Coronavirus, la solidaridad como vacuna

A día de hoy nos encontramos en una situación en la que la dimensión de esta pandemia nos permite comprender que este virus no solo es capaz de perjudicar la salud de las personas sino a todo un tejido empresarial, una sociedad, e incluso a valores tan individuales como la solidaridad del ser humano.

De hecho, hay una gran parte de la población que considera esta situación como una guerra, ante un enemigo que se nos adhiere sin que nosotros tengamos remedio eficaz. Para el combate de esta pandemia, los profesionales sanitarios nos mandan un mensaje de solidaridad ya que, individualmente como ciudadanos sujetos a este confinamiento solo nos queda seguir las instrucciones que nos detallan los expertos.

Lo principal que debemos de tener siempre presente ahora son, la responsabilidad necesaria para quedarse en casa, junto con la precaución de mantener un estado continuo de higiene. En primer lugar, por todos es conocido lo simple y lo complicado que puede resultar a la vez el confinamiento, la simplicidad de quedarse en casa se añade a las complicaciones que implican el impedimento de no hacer el resto de nuestra vida fuera de ella.
-=-=-=-=-
** CONSIGNA DEL EJERCICIO **
Por favor, continúa el texto sobre el coronavirus y la solidaridad a partir de su última oración.

Registros de una colección de datos:
-=-=-=-=-
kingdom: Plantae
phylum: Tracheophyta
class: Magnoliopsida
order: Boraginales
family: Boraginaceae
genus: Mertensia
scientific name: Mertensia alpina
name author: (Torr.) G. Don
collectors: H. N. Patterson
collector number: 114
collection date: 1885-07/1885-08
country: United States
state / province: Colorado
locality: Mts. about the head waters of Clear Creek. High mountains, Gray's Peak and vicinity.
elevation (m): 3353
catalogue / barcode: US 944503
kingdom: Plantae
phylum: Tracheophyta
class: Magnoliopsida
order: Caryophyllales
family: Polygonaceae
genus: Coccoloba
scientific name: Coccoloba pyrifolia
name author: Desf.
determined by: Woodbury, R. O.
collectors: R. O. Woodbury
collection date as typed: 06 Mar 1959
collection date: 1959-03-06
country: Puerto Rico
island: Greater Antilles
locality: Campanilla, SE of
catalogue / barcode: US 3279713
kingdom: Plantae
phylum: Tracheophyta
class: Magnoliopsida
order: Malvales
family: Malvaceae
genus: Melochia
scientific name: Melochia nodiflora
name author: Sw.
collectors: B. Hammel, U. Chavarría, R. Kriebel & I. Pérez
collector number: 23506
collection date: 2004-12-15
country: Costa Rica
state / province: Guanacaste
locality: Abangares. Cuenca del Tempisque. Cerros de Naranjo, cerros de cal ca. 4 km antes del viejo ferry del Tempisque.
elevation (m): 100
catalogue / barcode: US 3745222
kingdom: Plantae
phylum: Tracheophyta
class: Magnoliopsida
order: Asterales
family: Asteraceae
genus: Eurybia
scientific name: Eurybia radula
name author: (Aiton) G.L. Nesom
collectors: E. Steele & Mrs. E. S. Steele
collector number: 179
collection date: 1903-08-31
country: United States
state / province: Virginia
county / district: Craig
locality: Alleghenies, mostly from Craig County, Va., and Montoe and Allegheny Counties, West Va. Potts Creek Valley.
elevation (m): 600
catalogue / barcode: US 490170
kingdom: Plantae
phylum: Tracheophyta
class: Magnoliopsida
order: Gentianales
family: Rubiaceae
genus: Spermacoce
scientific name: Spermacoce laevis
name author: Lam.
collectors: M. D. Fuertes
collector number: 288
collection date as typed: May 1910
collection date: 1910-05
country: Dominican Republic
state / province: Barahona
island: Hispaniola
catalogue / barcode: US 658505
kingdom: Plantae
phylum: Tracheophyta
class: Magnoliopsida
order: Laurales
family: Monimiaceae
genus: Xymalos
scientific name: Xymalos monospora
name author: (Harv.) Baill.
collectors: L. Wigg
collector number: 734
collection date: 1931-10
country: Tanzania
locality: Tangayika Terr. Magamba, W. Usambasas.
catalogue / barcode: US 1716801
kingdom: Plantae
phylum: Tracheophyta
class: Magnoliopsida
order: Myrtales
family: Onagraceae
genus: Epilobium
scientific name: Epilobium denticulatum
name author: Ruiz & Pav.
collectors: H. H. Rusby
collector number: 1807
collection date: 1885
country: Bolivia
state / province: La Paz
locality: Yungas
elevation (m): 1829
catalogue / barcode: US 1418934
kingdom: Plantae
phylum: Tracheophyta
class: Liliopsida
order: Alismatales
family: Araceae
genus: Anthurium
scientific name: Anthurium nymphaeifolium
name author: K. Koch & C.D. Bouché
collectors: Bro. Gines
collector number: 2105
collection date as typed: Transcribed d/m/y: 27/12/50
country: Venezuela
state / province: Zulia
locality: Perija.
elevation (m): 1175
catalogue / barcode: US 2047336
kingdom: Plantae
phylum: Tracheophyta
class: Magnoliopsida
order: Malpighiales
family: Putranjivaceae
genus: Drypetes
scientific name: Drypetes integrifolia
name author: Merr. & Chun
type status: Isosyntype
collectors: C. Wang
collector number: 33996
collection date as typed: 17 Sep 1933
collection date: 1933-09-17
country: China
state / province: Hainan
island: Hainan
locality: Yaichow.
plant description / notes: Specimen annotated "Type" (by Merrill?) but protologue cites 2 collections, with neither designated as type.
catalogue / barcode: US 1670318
-=-=-=-=-
** SECCIÓN DE RESPUESTAS **
En segundo lugar, esto es algo que desde un temprano momento puede entrañar dificultades ya que conlleva un cambio radical en nuestros hábitos cotidianos, incluido el hecho de mantener una higiene máxima continuamente. De hecho, normalmente, es común llevar a cabo una higiene de manos fuera de casa, sin embargo, no estamos acostumbrados a que habiendo tocado cualquier superficie u objeto susceptible de contener microorganismos infecciosos tengamos máximo cuidado de no tocarnos nariz, ojos o boca. Es por tanto que, esta segunda directriz se complica al salir de casa, sobre todo teniendo en cuenta que los bienes o recursos existentes para llevar esa higiene a cabo son limitados.

Es entonces cuando el tejido empresarial se comienza a ver seriamente afectado, ya que, el confinamiento, que produce una paralización de la economía, junto con la aparición de productos que para esta situación se convierten en algo necesario, requieren de una serie de soluciones para el abastecimiento.

Estas soluciones aparecen gracias a la existencia de empresas solidarias, que son capaces de modificar su actividad productiva para combatir la situación aportando material. Como en es el caso de la empresa de cosmética Ana Mandara, la cual se ha centrado de forma extrema en la producción de gel desinfectante de manos, producto primordial para esta situación. Por consiguiente, empresas que toman esta determinación no solo trabajan solidariamente para disminuir esa escasez sino que, además, ayudan a solucionar otras problemáticas como la del tejido económico del país.

Una de las problemáticas que conlleva esta situación, además de la primordial, es la paralización de la economía que provoca el confinamiento, lo que está produciendo Expedientes de Regulación Temporales de Empleo, los famosos ERTES, que generan un desempleo estacional e incierto pero que, indudablemente, desembocan en una paralización de la economía total.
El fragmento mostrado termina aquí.